*** PROVIDED DATA Section Begins ***

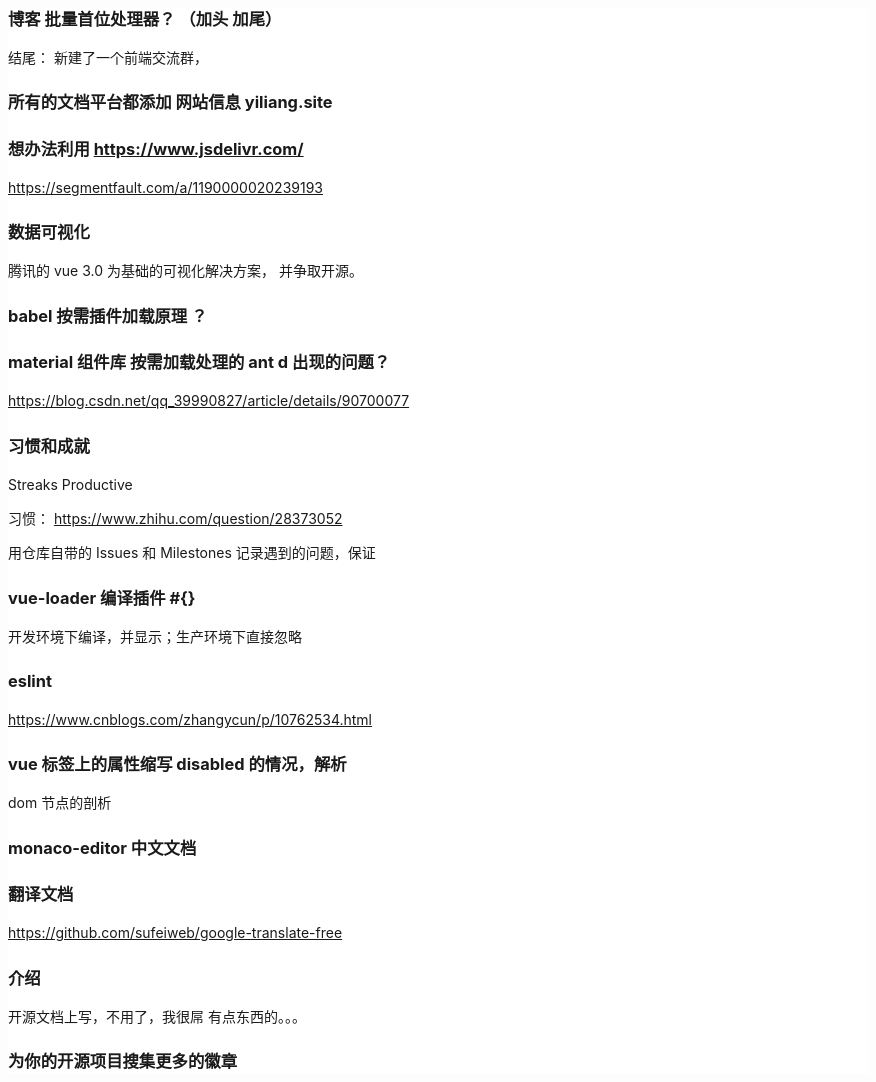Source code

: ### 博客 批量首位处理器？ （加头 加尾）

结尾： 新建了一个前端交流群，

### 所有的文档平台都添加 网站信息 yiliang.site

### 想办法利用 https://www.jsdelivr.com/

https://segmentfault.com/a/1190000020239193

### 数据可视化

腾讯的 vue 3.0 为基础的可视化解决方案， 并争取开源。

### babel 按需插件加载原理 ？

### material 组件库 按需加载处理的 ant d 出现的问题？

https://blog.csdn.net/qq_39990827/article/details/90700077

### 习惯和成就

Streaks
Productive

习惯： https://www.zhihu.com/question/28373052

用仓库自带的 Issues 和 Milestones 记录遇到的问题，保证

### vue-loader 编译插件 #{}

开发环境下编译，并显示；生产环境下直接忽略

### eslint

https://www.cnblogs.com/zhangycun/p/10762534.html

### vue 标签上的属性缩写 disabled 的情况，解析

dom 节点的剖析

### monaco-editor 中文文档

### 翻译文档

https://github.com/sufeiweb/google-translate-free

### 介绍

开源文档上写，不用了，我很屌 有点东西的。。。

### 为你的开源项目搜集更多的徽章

*** PROVIDED DATA Section Ends ***

- DESCRIPTION OF THE TASK:
Extract each line from the rows above that contains the string "https", treating uppercase and lowercase letters as different.

- WORKED SOLUTION:
### 想办法利用 https://www.jsdelivr.com/
https://segmentfault.com/a/1190000020239193
https://blog.csdn.net/qq_39990827/article/details/90700077
习惯： https://www.zhihu.com/question/28373052
https://www.cnblogs.com/zhangycun/p/10762534.html
https://github.com/sufeiweb/google-translate-free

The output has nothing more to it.